WHAT THIS TASK INVOLVES:
Using the records below, give again exactly the lines from the line that contains "Progressive Rendering, due: Jul 8 -> Jul 13" through the line that contains "navigation: none -> present", both ends included, and only those.

____ EXTRACTED MATERIAL

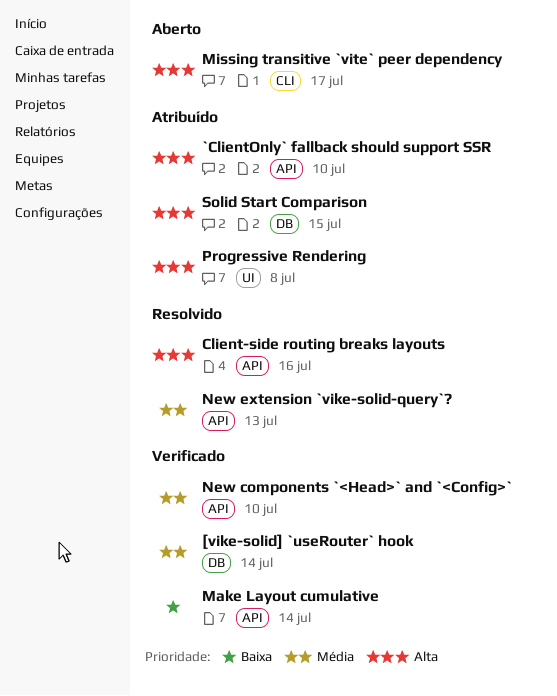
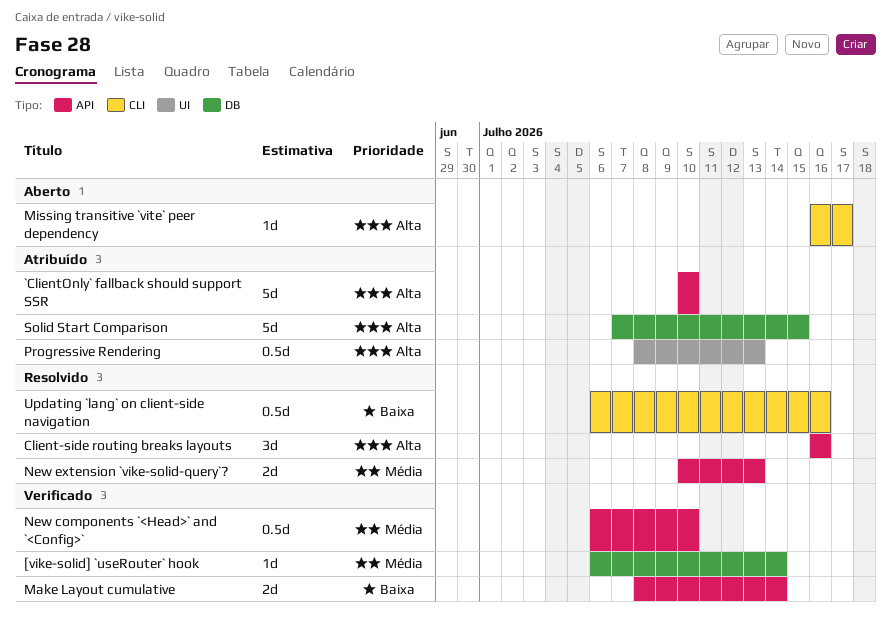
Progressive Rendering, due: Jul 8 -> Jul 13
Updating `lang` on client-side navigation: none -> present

________
____ EXTRACTED MATERIAL

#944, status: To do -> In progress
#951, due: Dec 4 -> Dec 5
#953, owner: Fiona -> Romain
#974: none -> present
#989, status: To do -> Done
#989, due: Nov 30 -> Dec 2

________

ANSWER FOR THIS EXERCISE:
Progressive Rendering, due: Jul 8 -> Jul 13
Updating `lang` on client-side navigation: none -> present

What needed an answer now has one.